----- Text segment
A Scholar’s Mind and a Saint’s Heart

I admit it: I sometimes write with a hidden agenda.

When I quote writers and thinkers – poets, like the renaissance poet George Herbert and the contemporary poet Billy Collins; philosophers from Augustine to Alvin Plantinga; apologists, like G. K. Chesterton and C. S. Lewis; and many others – my secret hope is that the reader’s curiosity will be piqued, that he or she will investigate these writers for himself or herself, and will come to cherish them as I have done.

No writer (with the possible exception of C. S. Lewis) has been quoted more often in this column than Dallas Willard. I first came across Dr. Willard – philosopher, U.S.C professor, writer, speaker – in a philosophical debate between theists and atheists. When he came to lecture at Notre Dame and neighboring Bethel College, I went to hear him speak.

Since then I have read everything I could find by Dallas Willard and have gone to hear him speak whenever possible. I found him to be erudite, yet accessible; brilliant, but humble; a knowledgeable guide to the life well lived.

Dallas Willard died on May 8, 2013.

This is my tribute to him.

Dallas Willard had a scholar’s mind and a saint’s heart. He translated works of Edmund Husserl, wrote extensively on phenomenology, and was recognized as an expert in that field. But outside the academy, Willard is known best as a Christian leader who understood both the theory and practice of spiritual formation.
----------
• Explore the material
a) Render this sentence from the tribute to Dallas Willard in Spanish: "Dallas Willard had a scholar’s mind and a saint’s heart."
b) Using the tribute to Dallas Willard, answer these questions:
(i) In what setting did the writer first come across Dallas Willard?
(ii) On what date did Dallas Willard die?
(iii) Whose works did Dallas Willard translate?
c) Reproduce the passage of the tribute to Dallas Willard between "Since then I" and "May 8, 2013.", inclusive.
Answer using only the tribute to Dallas Willard.
----- Supplied information
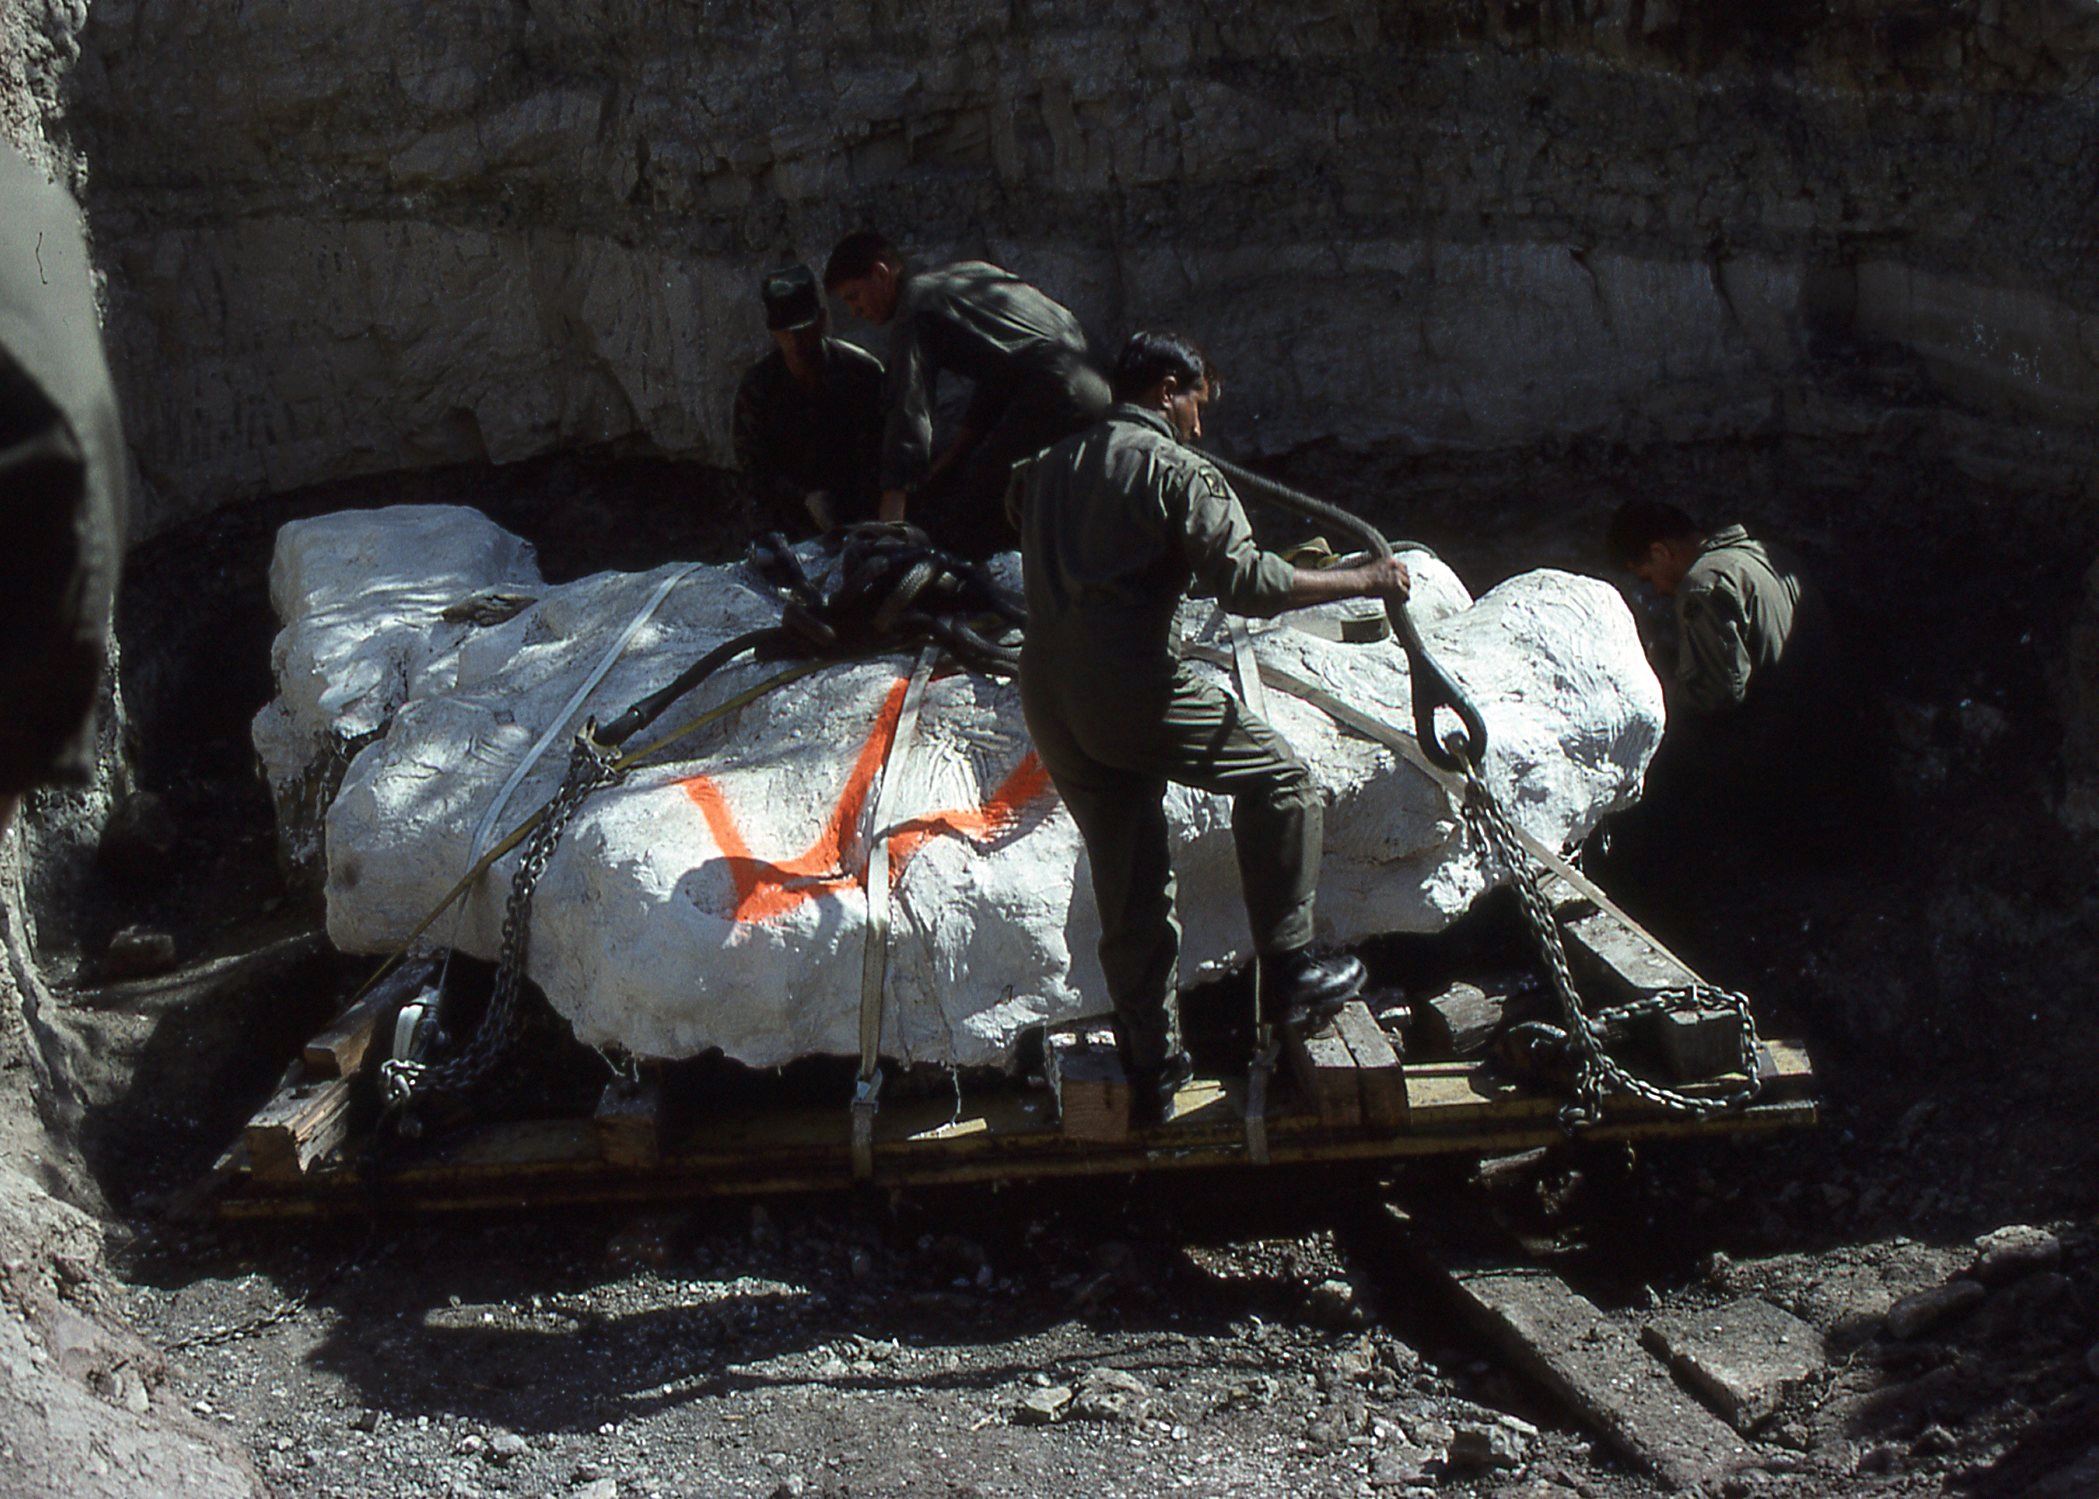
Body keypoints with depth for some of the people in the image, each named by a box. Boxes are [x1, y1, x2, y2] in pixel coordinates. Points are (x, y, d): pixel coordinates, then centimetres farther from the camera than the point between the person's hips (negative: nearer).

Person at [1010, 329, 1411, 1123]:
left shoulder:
----------
• Solutions to the exercise
a) Dallas Willard tenía la mente de un erudito y el corazón de un santo.

b)
(i) In a philosophical debate between theists and atheists.
(ii) May 8, 2013.
(iii) Edmund Husserl's.

c)
Since then I have read everything I could find by Dallas Willard and have gone to hear him speak whenever possible. I found him to be erudite, yet accessible; brilliant, but humble; a knowledgeable guide to the life well lived.

Dallas Willard died on May 8, 2013.